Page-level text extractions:
☆ ☆ ☆
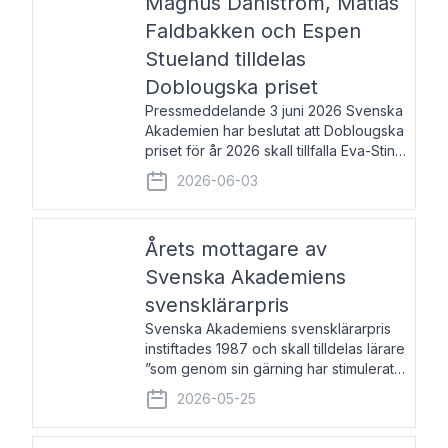
Magnus Dahlström, Matias
Faldbakken och Espen
Stueland tilldelas
Doblougska priset
Pressmeddelande 3 juni 2026 Svenska
Akademien har beslutat att Doblougska
priset för år 2026 skall tillfalla Eva-Stina
Byggmästar, Magnus Dahlström, Matias
2026-06-03
Faldbakken samt Espen Stueland.
Prisbeloppet är 200 000 svenska
kronor per mottagare
Årets mottagare av
Svenska Akademiens
svensklärarpris
Svenska Akademiens svensklärarpris
instiftades 1987 och skall tilldelas lärare
”som genom sin gärning har stimulerat
intresset hos unga människor för
2026-05-25
svenska språket och litteraturen”.
Prisutdelning och samtal med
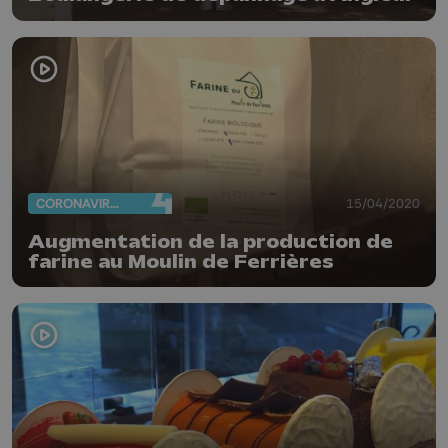
CORONAVIRUS
15/04/2020
Augmentation de la production de
farine au Moulin de Ferrières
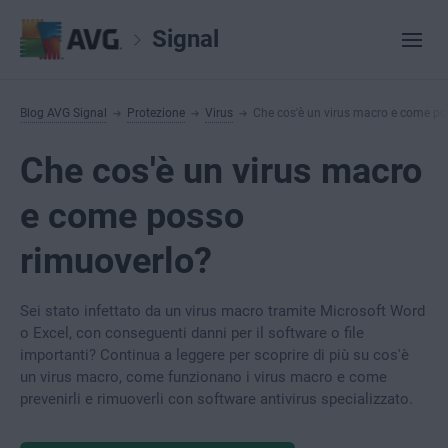
Signal
Blog AVG Signal
Protezione
Virus
Che cos'è un virus macro e come po
Che cos'è un virus macro
e come posso
rimuoverlo?
Sei stato infettato da un virus macro tramite Microsoft Word
o Excel, con conseguenti danni per il software o file
importanti? Continua a leggere per scoprire di più su cos'è
un virus macro, come funzionano i virus macro e come
prevenirli e rimuoverli con software antivirus specializzato.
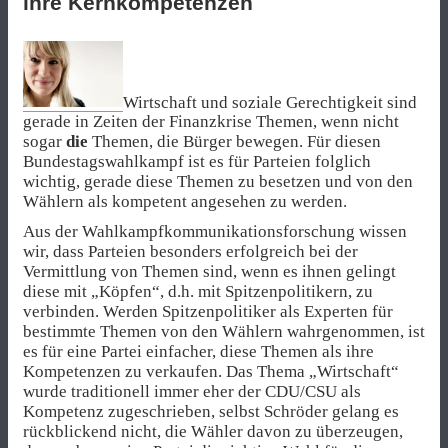
ihre Kernkompetenzen
Wirtschaft und soziale Gerechtigkeit sind
gerade in Zeiten der Finanzkrise Themen, wenn nicht
sogar
die
Themen, die Bürger bewegen. Für diesen
Bundestagswahlkampf ist es für Parteien folglich
wichtig, gerade diese Themen zu besetzen und von den
Wählern als kompetent angesehen zu werden.
Aus der Wahlkampfkommunikationsforschung wissen
wir, dass Parteien besonders erfolgreich bei der
Vermittlung von Themen sind, wenn es ihnen gelingt
diese mit „Köpfen“, d.h. mit Spitzenpolitikern, zu
verbinden. Werden Spitzenpolitiker als Experten für
bestimmte Themen von den Wählern wahrgenommen, ist
es für eine Partei einfacher, diese Themen als ihre
Kompetenzen zu verkaufen. Das Thema „Wirtschaft“
wurde traditionell immer eher der CDU/CSU als
Kompetenz zugeschrieben, selbst Schröder gelang es
rückblickend nicht, die Wähler davon zu überzeugen,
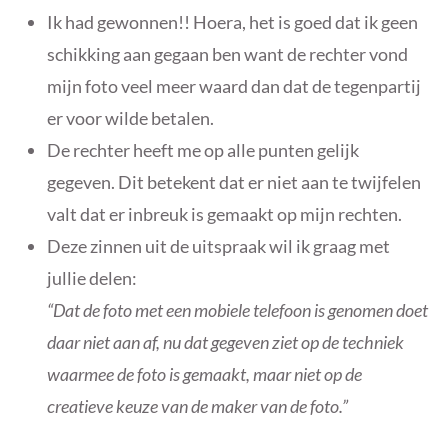
Ik had gewonnen!! Hoera, het is goed dat ik geen
schikking aan gegaan ben want de rechter vond
mijn foto veel meer waard dan dat de tegenpartij
er voor wilde betalen.
De rechter heeft me op alle punten gelijk
gegeven. Dit betekent dat er niet aan te twijfelen
valt dat er inbreuk is gemaakt op mijn rechten.
Deze zinnen uit de uitspraak wil ik graag met
jullie delen:
“Dat de foto met een mobiele telefoon is genomen doet
daar niet aan af, nu dat gegeven ziet op de techniek
waarmee de foto is gemaakt, maar niet op de
creatieve keuze van de maker van de foto.”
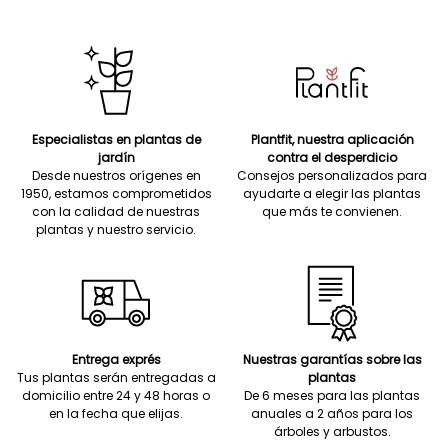
Especialistas en plantas de
Plantfit, nuestra aplicación
jardín
contra el desperdicio
Desde nuestros orígenes en
Consejos personalizados para
1950, estamos comprometidos
ayudarte a elegir las plantas
con la calidad de nuestras
que más te convienen.
plantas y nuestro servicio.
Entrega exprés
Nuestras garantías sobre las
Tus plantas serán entregadas a
plantas
domicilio entre 24 y 48 horas o
De 6 meses para las plantas
en la fecha que elijas.
anuales a 2 años para los
árboles y arbustos.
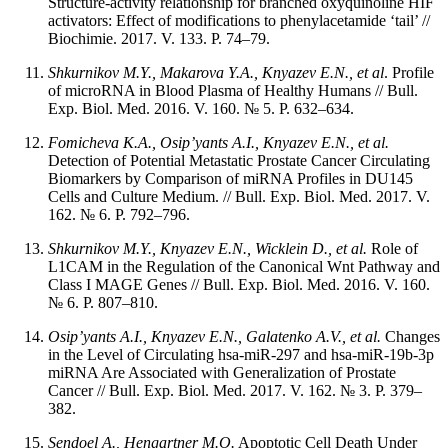
Structure-activity relationship for branched oxyquinoline HIF
activators: Effect of modifications to phenylacetamide ‘tail’ //
Biochimie. 2017. V. 133. P. 74–79.
Shkurnikov M.Y., Makarova Y.A., Knyazev E.N., et al
. Profile
of microRNA in Blood Plasma of Healthy Humans // Bull.
Exp. Biol. Med. 2016. V. 160. № 5. P. 632–634.
Fomicheva K.A., Osip’yants A.I., Knyazev E.N., et al.
Detection of Potential Metastatic Prostate Cancer Circulating
Biomarkers by Comparison of miRNA Profiles in DU145
Cells and Culture Medium. // Bull. Exp. Biol. Med. 2017. V.
162. № 6. P. 792–796.
Shkurnikov M.Y., Knyazev E.N., Wicklein D., et al.
Role of
L1CAM in the Regulation of the Canonical Wnt Pathway and
Class I MAGE Genes // Bull. Exp. Biol. Med. 2016. V. 160.
№ 6. P. 807–810.
Osip’yants A.I., Knyazev E.N., Galatenko A.V., et al.
Changes
in the Level of Circulating hsa-miR-297 and hsa-miR-19b-3p
miRNA Are Associated with Generalization of Prostate
Cancer // Bull. Exp. Biol. Med. 2017. V. 162. № 3. P. 379–
382.
Sendoel A., Hengartner M.O.
Apoptotic Cell Death Under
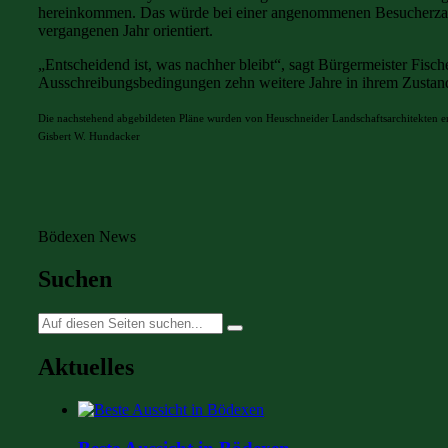
hereinkommen. Das würde bei einer angenommenen Besucherzahl 
vergangenen Jahr orientiert.
„Entscheidend ist, was nachher bleibt“, sagt Bürgermeister Fis
Ausschreibungsbedingungen zehn weitere Jahre in ihrem Zustand
Die nachstehend abgebildeten Pläne wurden von Heuschneider Landschaftsarchitekten ers
Gisbert W. Hundacker
Bödexen News
Suchen
Suche
nach:
Aktuelles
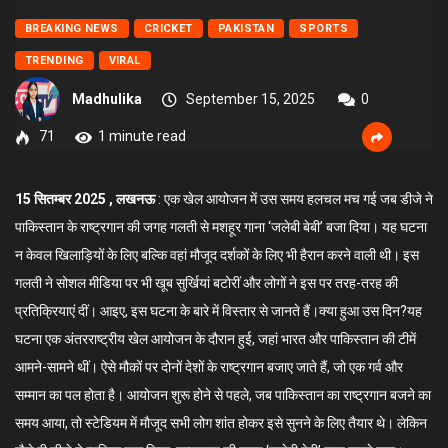
BREAKING NEWS
CRICKET
PAKISTAN
SPORTS
TRENDING
VIRAL
Madhulika
September 15, 2025
0
71
1 minute read
15 सितम्बर 2025 , लखनऊ
: एक खेल आयोजन में उस समय हलचल मच गई जब डीजे ने
पाकिस्तान के राष्ट्रगान की जगह गलती से मशहूर गाना ‘जलेबी बेबी’ बजा दिया। यह घटना
न केवल खिलाड़ियों के लिए बल्कि वहां मौजूद दर्शकों के लिए भी हैरान करने वाली थी। इस
गलती ने सोशल मीडिया पर भी खूब सुर्खियां बटोरीं और लोगों ने इस पर तरह-तरह की
प्रतिक्रियाएं दीं। आइए, इस घटना के बारे में विस्तार से जानते हैं।क्या हुआ उस दिन?यह
घटना एक अंतरराष्ट्रीय खेल आयोजन के दौरान हुई, जहां भारत और पाकिस्तान की टीमें
आमने-सामने थीं। ऐसे मौकों पर दोनों देशों के राष्ट्रगान बजाए जाते हैं, जो एक गर्व और
सम्मान का पल होता है। आयोजन शुरू होने से पहले, जब पाकिस्तान का राष्ट्रगान बजने का
समय आया, तो स्टेडियम में मौजूद सभी लोग शांत होकर इसे सुनने के लिए तैयार थे। लेकिन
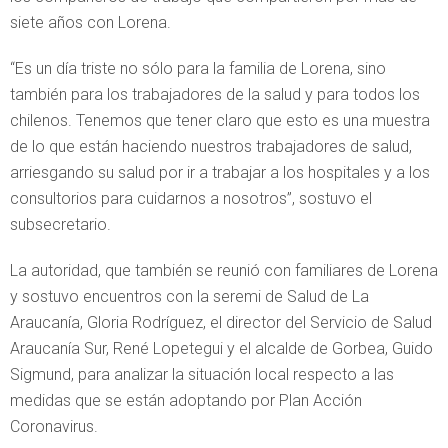
siete años con Lorena.
“Es un día triste no sólo para la familia de Lorena, sino
también para los trabajadores de la salud y para todos los
chilenos. Tenemos que tener claro que esto es una muestra
de lo que están haciendo nuestros trabajadores de salud,
arriesgando su salud por ir a trabajar a los hospitales y a los
consultorios para cuidarnos a nosotros”, sostuvo el
subsecretario.
La autoridad, que también se reunió con familiares de Lorena
y sostuvo encuentros con la seremi de Salud de La
Araucanía, Gloria Rodríguez, el director del Servicio de Salud
Araucanía Sur, René Lopetegui y el alcalde de Gorbea, Guido
Sigmund, para analizar la situación local respecto a las
medidas que se están adoptando por Plan Acción
Coronavirus.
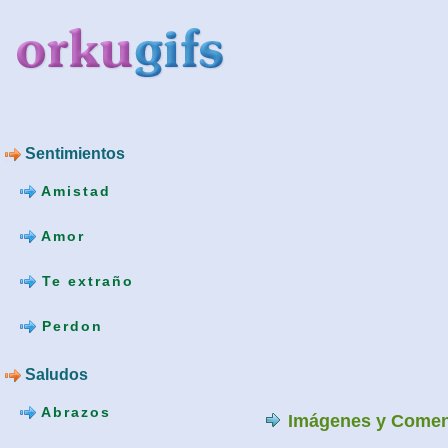
Sentimientos
Amistad
Amor
Te extraño
Perdon
Saludos
Abrazos
Imágenes y Comen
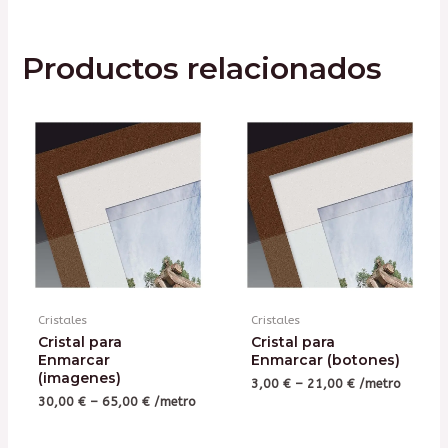
No hay valoraciones aún.
Productos relacionados
Sé el primero en valorar
“Cristal para Enmarcar”
Tu dirección de correo electrónico no será
publicada.
Los campos obligatorios están
marcados con
*
Tu puntuación
*
Tu valoración
*
Cristales
Cristales
Cristal para
Cristal para
Enmarcar
Enmarcar (botones)
(imagenes)
3,00
€
–
21,00
€
/metro
30,00
€
–
65,00
€
/metro
Nombre
*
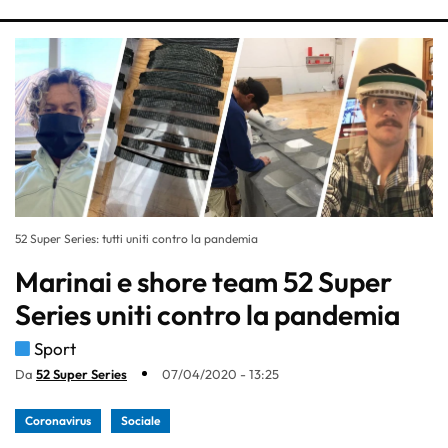
52 Super Series: tutti uniti contro la pandemia
Marinai e shore team 52 Super
Series uniti contro la pandemia
Sport
Da
52 Super Series
07/04/2020 - 13:25
Coronavirus
Sociale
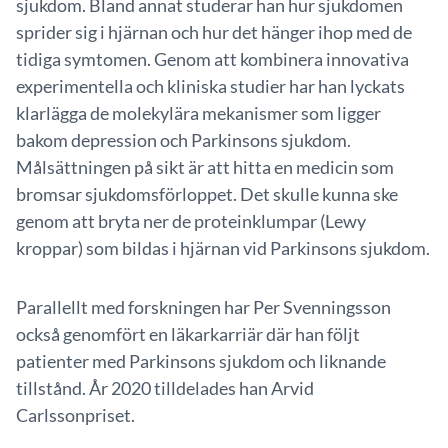
sjukdom. Bland annat studerar han hur sjukdomen
sprider sig i hjärnan och hur det hänger ihop med de
tidiga symtomen. Genom att kombinera innovativa
experimentella och kliniska studier har han lyckats
klarlägga de molekylära mekanismer som ligger
bakom depression och Parkinsons sjukdom.
Målsättningen på sikt är att hitta en medicin som
bromsar sjukdomsförloppet. Det skulle kunna ske
genom att bryta ner de proteinklumpar (Lewy
kroppar) som bildas i hjärnan vid Parkinsons sjukdom.
Parallellt med forskningen har Per Svenningsson
också genomfört en läkarkarriär där han följt
patienter med Parkinsons sjukdom och liknande
tillstånd. År 2020 tilldelades han Arvid
Carlssonpriset.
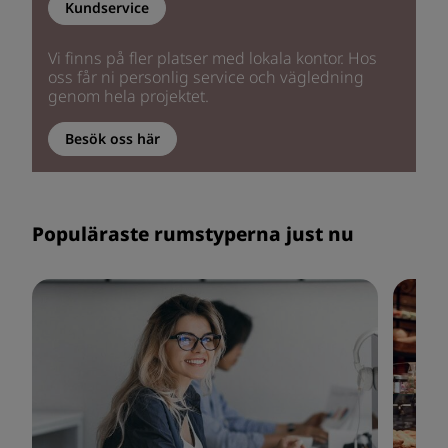
Kundservice
Vi finns på fler platser med lokala kontor. Hos
oss får ni personlig service och vägledning
genom hela projektet.
Besök oss här
Populäraste rumstyperna just nu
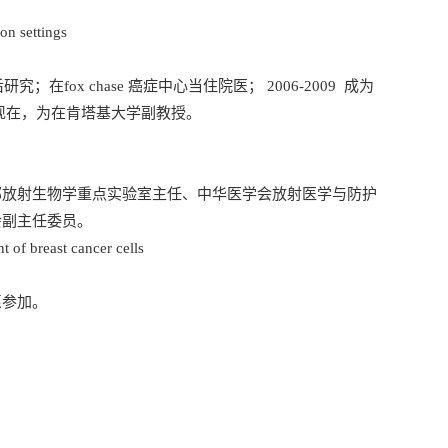
on settings
ox chase 癌症中心当住院医； 2006-2009 成为
6到现在，为在肯塔基大学副教授。
部放射生物学重点实验室主任、中华医学会放射医学与防护
会副主任委员。
 of breast cancer cells
愿参加。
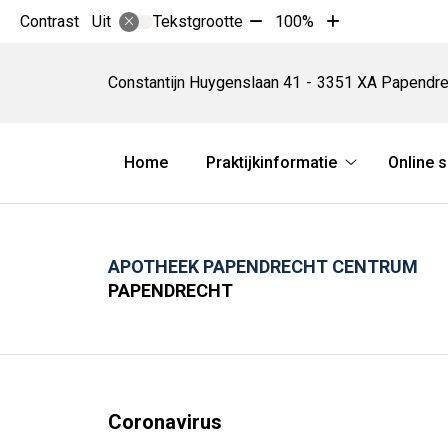
Tekst
Tekst
Contrast
Tekstgrootte
100%
Uit
verkleinen
vergroten
Apotheek
met
met
Papendrecht
Constantijn Huygenslaan
41
3351 XA
Papendre
10%
10%
Centrum
Hoofdmenu
Home
Praktijkinformatie
Online 
Praktijkinform
submenu
APOTHEEK PAPENDRECHT CENTRUM
PAPENDRECHT
Coronavirus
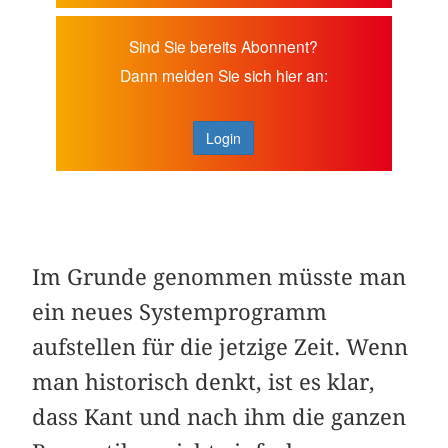
Sind Sie bereits Abonnent?
Dann melden Sie sich hier an:
Login
Im Grunde genommen müsste man
ein neues Systemprogramm
aufstellen für die jetzige Zeit. Wenn
man historisch denkt, ist es klar,
dass Kant und nach ihm die ganzen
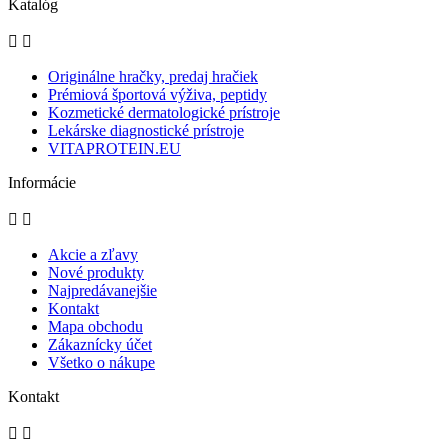
Katalóg


Originálne hračky, predaj hračiek
Prémiová športová výživa, peptidy
Kozmetické dermatologické prístroje
Lekárske diagnostické prístroje
VITAPROTEIN.EU
Informácie


Akcie a zľavy
Nové produkty
Najpredávanejšie
Kontakt
Mapa obchodu
Zákaznícky účet
Všetko o nákupe
Kontakt


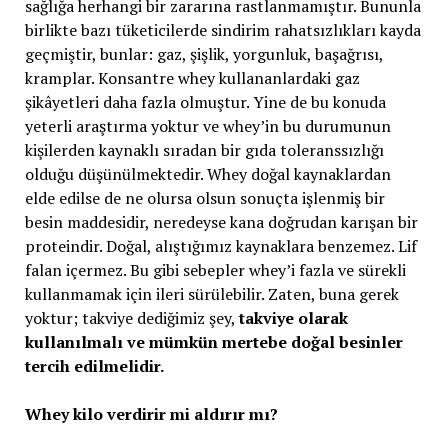
sağlığa herhangi bir zararına rastlanmamıştır. Bununla
birlikte bazı tüketicilerde sindirim rahatsızlıkları kayda
geçmiştir, bunlar: gaz, şişlik, yorgunluk, başağrısı,
kramplar. Konsantre whey kullananlardaki gaz
şikâyetleri daha fazla olmuştur. Yine de bu konuda
yeterli araştırma yoktur ve whey’in bu durumunun
kişilerden kaynaklı sıradan bir gıda toleranssızlığı
olduğu düşünülmektedir. Whey doğal kaynaklardan
elde edilse de ne olursa olsun sonuçta işlenmiş bir
besin maddesidir, neredeyse kana doğrudan karışan bir
proteindir. Doğal, alıştığımız kaynaklara benzemez. Lif
falan içermez. Bu gibi sebepler whey’i fazla ve sürekli
kullanmamak için ileri sürülebilir. Zaten, buna gerek
yoktur; takviye dediğimiz şey,
takviye olarak
kullanılmalı ve mümkün mertebe doğal besinler
tercih edilmelidir.
Whey kilo verdirir mi aldırır mı?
☆ ☆ ☆
| Work to be completed |
Using only the entries above, output the line with "1 minute read", the line with "न केवल खिलाड़ियों", and all lines between them, exactly as they stand.

| Exercise solution |
1 minute read
15 सितम्बर 2025 , लखनऊ
: एक खेल आयोजन में उस समय हलचल मच गई जब डीजे ने
पाकिस्तान के राष्ट्रगान की जगह गलती से मशहूर गाना ‘जलेबी बेबी’ बजा दिया। यह घटना
न केवल खिलाड़ियों के लिए बल्कि वहां मौजूद दर्शकों के लिए भी हैरान करने वाली थी। इस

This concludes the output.